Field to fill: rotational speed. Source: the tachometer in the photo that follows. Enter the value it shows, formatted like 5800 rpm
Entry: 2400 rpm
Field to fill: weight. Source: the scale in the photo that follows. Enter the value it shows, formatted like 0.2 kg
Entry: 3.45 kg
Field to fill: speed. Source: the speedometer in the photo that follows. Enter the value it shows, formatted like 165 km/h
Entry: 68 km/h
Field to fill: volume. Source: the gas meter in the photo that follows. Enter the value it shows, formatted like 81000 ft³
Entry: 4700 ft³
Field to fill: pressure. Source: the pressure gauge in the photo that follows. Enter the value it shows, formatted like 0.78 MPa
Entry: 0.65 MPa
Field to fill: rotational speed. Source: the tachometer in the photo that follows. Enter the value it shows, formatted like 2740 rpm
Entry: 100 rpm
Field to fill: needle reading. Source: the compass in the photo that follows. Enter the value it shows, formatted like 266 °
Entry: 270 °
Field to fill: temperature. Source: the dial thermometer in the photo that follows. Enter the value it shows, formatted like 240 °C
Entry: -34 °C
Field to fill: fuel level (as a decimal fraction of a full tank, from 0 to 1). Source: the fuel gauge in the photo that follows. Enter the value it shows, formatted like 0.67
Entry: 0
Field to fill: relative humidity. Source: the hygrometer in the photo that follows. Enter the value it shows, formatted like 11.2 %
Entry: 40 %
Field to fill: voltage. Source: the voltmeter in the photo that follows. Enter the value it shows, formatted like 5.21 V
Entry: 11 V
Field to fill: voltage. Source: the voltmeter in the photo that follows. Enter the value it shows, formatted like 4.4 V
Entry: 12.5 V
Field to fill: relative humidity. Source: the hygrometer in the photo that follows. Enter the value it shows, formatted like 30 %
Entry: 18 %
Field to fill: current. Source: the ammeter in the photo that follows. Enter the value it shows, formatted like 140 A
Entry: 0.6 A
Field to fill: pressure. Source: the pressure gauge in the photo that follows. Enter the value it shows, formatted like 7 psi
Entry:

#### [The task]
Please reproduce all of the records above word for word, changing nothing and leaving nothing out.

#### [Your solution]
Field to fill: rotational speed. Source: the tachometer in the photo that follows. Enter the value it shows, formatted like 5800 rpm
Entry: 2400 rpm
Field to fill: weight. Source: the scale in the photo that follows. Enter the value it shows, formatted like 0.2 kg
Entry: 3.45 kg
Field to fill: speed. Source: the speedometer in the photo that follows. Enter the value it shows, formatted like 165 km/h
Entry: 68 km/h
Field to fill: volume. Source: the gas meter in the photo that follows. Enter the value it shows, formatted like 81000 ft³
Entry: 4700 ft³
Field to fill: pressure. Source: the pressure gauge in the photo that follows. Enter the value it shows, formatted like 0.78 MPa
Entry: 0.65 MPa
Field to fill: rotational speed. Source: the tachometer in the photo that follows. Enter the value it shows, formatted like 2740 rpm
Entry: 100 rpm
Field to fill: needle reading. Source: the compass in the photo that follows. Enter the value it shows, formatted like 266 °
Entry: 270 °
Field to fill: temperature. Source: the dial thermometer in the photo that follows. Enter the value it shows, formatted like 240 °C
Entry: -34 °C
Field to fill: fuel level (as a decimal fraction of a full tank, from 0 to 1). Source: the fuel gauge in the photo that follows. Enter the value it shows, formatted like 0.67
Entry: 0
Field to fill: relative humidity. Source: the hygrometer in the photo that follows. Enter the value it shows, formatted like 11.2 %
Entry: 40 %
Field to fill: voltage. Source: the voltmeter in the photo that follows. Enter the value it shows, formatted like 5.21 V
Entry: 11 V
Field to fill: voltage. Source: the voltmeter in the photo that follows. Enter the value it shows, formatted like 4.4 V
Entry: 12.5 V
Field to fill: relative humidity. Source: the hygrometer in the photo that follows. Enter the value it shows, formatted like 30 %
Entry: 18 %
Field to fill: current. Source: the ammeter in the photo that follows. Enter the value it shows, formatted like 140 A
Entry: 0.6 A
Field to fill: pressure. Source: the pressure gauge in the photo that follows. Enter the value it shows, formatted like 7 psi
Entry:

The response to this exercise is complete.